For a crunchier crust if you bake this bread early in the day, pop the bread in a 425*F (220*C) oven for about 5 minutes just before serving.

3 cups unbleached all-purpose flour
1 tablespoon honey or sugar
1 1/2 teaspoons salt
1 1/8 cups warm water (110*F)
1 1/2 tablespoons olive oil
1 1/2 teaspoons active dry yeast
Water for brushing
1 egg white mixed with 1 tablespoon water
1 tablespoon sesame seeds
1 tablespoon cornmeal

Place the first 6 ingredients into your bread machine in the order suggested by the manufacturer. Select the dough cycle.
Remove dough and divide, form into a round or oblong loaf.
Sprinkle cornmeal onto a well-greased baking sheet. Place loaf on pan seam side down. Brush top of loaf with water. Cover with plastic wrap and set aside to rise in a warm draft- free place until doubled in size, about 50 minutes.
Preheat oven to 400*F.
Brush loaf with egg wash mixture.

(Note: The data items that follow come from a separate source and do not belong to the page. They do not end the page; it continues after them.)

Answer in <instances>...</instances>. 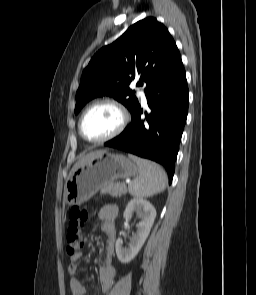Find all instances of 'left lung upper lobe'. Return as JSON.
<instances>
[{"instance_id": "1", "label": "left lung upper lobe", "mask_w": 256, "mask_h": 295, "mask_svg": "<svg viewBox=\"0 0 256 295\" xmlns=\"http://www.w3.org/2000/svg\"><path fill=\"white\" fill-rule=\"evenodd\" d=\"M180 60L179 50L162 23L153 17L136 22L115 42L101 48L84 69L76 93L75 114L91 99L109 95L132 115L139 102L130 83L135 78L137 86L144 82L146 92Z\"/></svg>"}]
</instances>
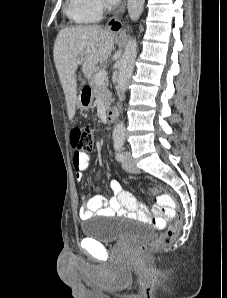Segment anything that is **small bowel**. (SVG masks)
<instances>
[{
	"instance_id": "1",
	"label": "small bowel",
	"mask_w": 227,
	"mask_h": 298,
	"mask_svg": "<svg viewBox=\"0 0 227 298\" xmlns=\"http://www.w3.org/2000/svg\"><path fill=\"white\" fill-rule=\"evenodd\" d=\"M73 166L76 179L80 181L89 166V156L86 154V150H75ZM110 189L113 195L109 199L100 195H95L91 198L83 197L79 210L82 220H88L96 216L114 215L133 218L147 217L148 209L140 205L130 193L124 191L119 181L112 179L110 181ZM154 210L157 212L158 207Z\"/></svg>"
}]
</instances>
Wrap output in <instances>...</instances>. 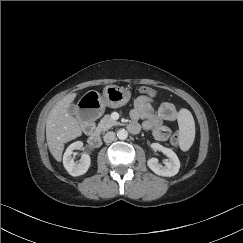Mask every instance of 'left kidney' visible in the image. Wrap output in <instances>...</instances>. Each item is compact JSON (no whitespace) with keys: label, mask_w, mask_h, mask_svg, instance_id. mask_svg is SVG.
<instances>
[{"label":"left kidney","mask_w":243,"mask_h":243,"mask_svg":"<svg viewBox=\"0 0 243 243\" xmlns=\"http://www.w3.org/2000/svg\"><path fill=\"white\" fill-rule=\"evenodd\" d=\"M151 147L154 150L161 151L168 157V161L166 162L165 167H162L158 163L157 158H151L148 160L147 165L148 167L157 175L164 176V177H171L176 175L180 169V161L176 155V153L171 150L170 148L163 147L158 143H153Z\"/></svg>","instance_id":"obj_1"}]
</instances>
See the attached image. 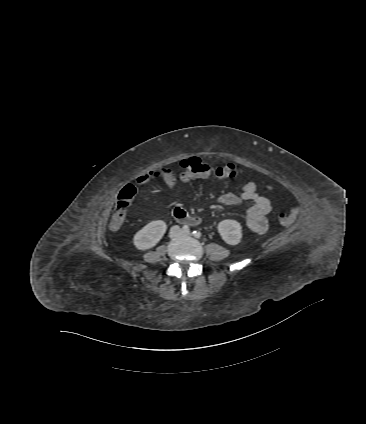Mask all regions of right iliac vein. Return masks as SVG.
<instances>
[{
	"label": "right iliac vein",
	"mask_w": 366,
	"mask_h": 424,
	"mask_svg": "<svg viewBox=\"0 0 366 424\" xmlns=\"http://www.w3.org/2000/svg\"><path fill=\"white\" fill-rule=\"evenodd\" d=\"M171 235H172V236H178V235H180V231H179V229H175V230L171 233Z\"/></svg>",
	"instance_id": "63e3f726"
}]
</instances>
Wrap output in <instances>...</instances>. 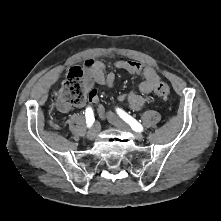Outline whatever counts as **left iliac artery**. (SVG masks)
<instances>
[{"instance_id":"left-iliac-artery-1","label":"left iliac artery","mask_w":221,"mask_h":221,"mask_svg":"<svg viewBox=\"0 0 221 221\" xmlns=\"http://www.w3.org/2000/svg\"><path fill=\"white\" fill-rule=\"evenodd\" d=\"M117 113L125 122H127L131 126V128L135 132L143 131V126L130 115H128L125 111H123L122 109H117Z\"/></svg>"}]
</instances>
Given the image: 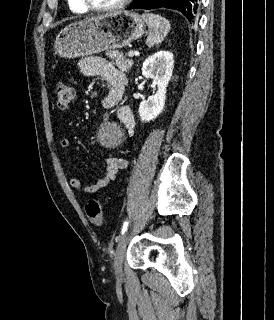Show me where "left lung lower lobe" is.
I'll return each mask as SVG.
<instances>
[{
  "mask_svg": "<svg viewBox=\"0 0 274 320\" xmlns=\"http://www.w3.org/2000/svg\"><path fill=\"white\" fill-rule=\"evenodd\" d=\"M200 0H134L127 9H156L169 8L180 11L188 21L197 18Z\"/></svg>",
  "mask_w": 274,
  "mask_h": 320,
  "instance_id": "obj_1",
  "label": "left lung lower lobe"
}]
</instances>
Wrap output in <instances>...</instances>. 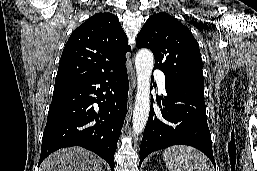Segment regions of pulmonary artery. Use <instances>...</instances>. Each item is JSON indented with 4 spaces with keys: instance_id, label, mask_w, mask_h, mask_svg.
Masks as SVG:
<instances>
[{
    "instance_id": "1",
    "label": "pulmonary artery",
    "mask_w": 257,
    "mask_h": 171,
    "mask_svg": "<svg viewBox=\"0 0 257 171\" xmlns=\"http://www.w3.org/2000/svg\"><path fill=\"white\" fill-rule=\"evenodd\" d=\"M154 76L158 81V87L160 92L165 93V75L160 71H156L154 73Z\"/></svg>"
}]
</instances>
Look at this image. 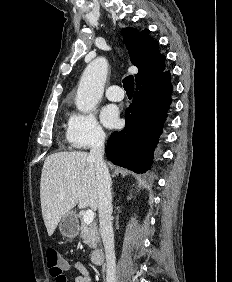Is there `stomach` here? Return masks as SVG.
<instances>
[{
  "instance_id": "stomach-1",
  "label": "stomach",
  "mask_w": 232,
  "mask_h": 282,
  "mask_svg": "<svg viewBox=\"0 0 232 282\" xmlns=\"http://www.w3.org/2000/svg\"><path fill=\"white\" fill-rule=\"evenodd\" d=\"M59 231L67 239H73L79 232V224L73 211L66 213L59 222Z\"/></svg>"
}]
</instances>
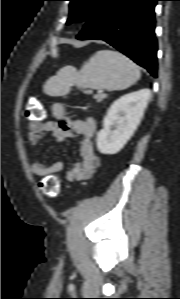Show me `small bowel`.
I'll list each match as a JSON object with an SVG mask.
<instances>
[{
	"instance_id": "small-bowel-1",
	"label": "small bowel",
	"mask_w": 180,
	"mask_h": 299,
	"mask_svg": "<svg viewBox=\"0 0 180 299\" xmlns=\"http://www.w3.org/2000/svg\"><path fill=\"white\" fill-rule=\"evenodd\" d=\"M53 119L33 120L27 124V135L32 147L36 146L46 135L52 136L56 142L82 136L79 147V161L65 175L69 182L89 179L100 165V159L95 153L93 137L96 133V123L93 118L71 119L67 116L66 108L61 102H55L51 107ZM64 168L62 161L45 164L34 161L30 164L32 173L38 177L53 175Z\"/></svg>"
}]
</instances>
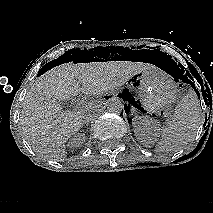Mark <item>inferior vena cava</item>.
<instances>
[{
	"label": "inferior vena cava",
	"mask_w": 213,
	"mask_h": 213,
	"mask_svg": "<svg viewBox=\"0 0 213 213\" xmlns=\"http://www.w3.org/2000/svg\"><path fill=\"white\" fill-rule=\"evenodd\" d=\"M97 111V108L88 104L85 106L83 119L85 122H89L92 118L95 117V113Z\"/></svg>",
	"instance_id": "1"
}]
</instances>
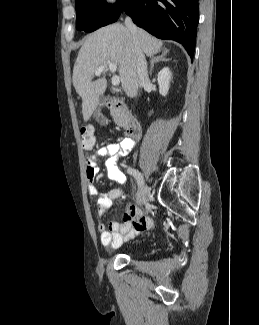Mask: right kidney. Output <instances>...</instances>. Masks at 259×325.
Listing matches in <instances>:
<instances>
[{"mask_svg": "<svg viewBox=\"0 0 259 325\" xmlns=\"http://www.w3.org/2000/svg\"><path fill=\"white\" fill-rule=\"evenodd\" d=\"M171 77L172 74L168 67H164L158 73L157 81L159 85V92L162 96H166L168 94Z\"/></svg>", "mask_w": 259, "mask_h": 325, "instance_id": "1", "label": "right kidney"}]
</instances>
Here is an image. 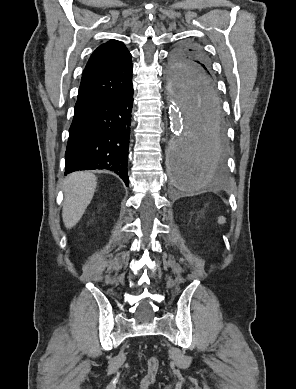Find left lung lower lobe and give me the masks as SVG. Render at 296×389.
Segmentation results:
<instances>
[{"label": "left lung lower lobe", "mask_w": 296, "mask_h": 389, "mask_svg": "<svg viewBox=\"0 0 296 389\" xmlns=\"http://www.w3.org/2000/svg\"><path fill=\"white\" fill-rule=\"evenodd\" d=\"M180 89L185 97H201V107L206 117L200 129L193 128L187 142L182 144L176 171L182 172L187 180L221 178L226 149L225 124L215 81L197 76L189 84L180 86ZM195 100L200 104L198 99Z\"/></svg>", "instance_id": "left-lung-lower-lobe-1"}]
</instances>
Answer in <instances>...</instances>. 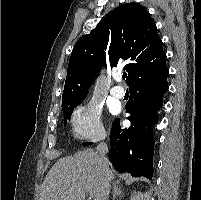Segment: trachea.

Sprinkle with sesame seeds. Make 4 deep slashes with a razor blade or very sharp knife across the top of the dough, being careful not to tear and deflate the dough. Place a pan of hot water in bottom of oven.

Bake on center rack of oven for 30 to 35 minutes or until golden brown and bread sounds hollow when tapped, turning the baking pan around after 20 minutes. Remove from the oven and cool the bread on wire racks. Makes 1 loaf.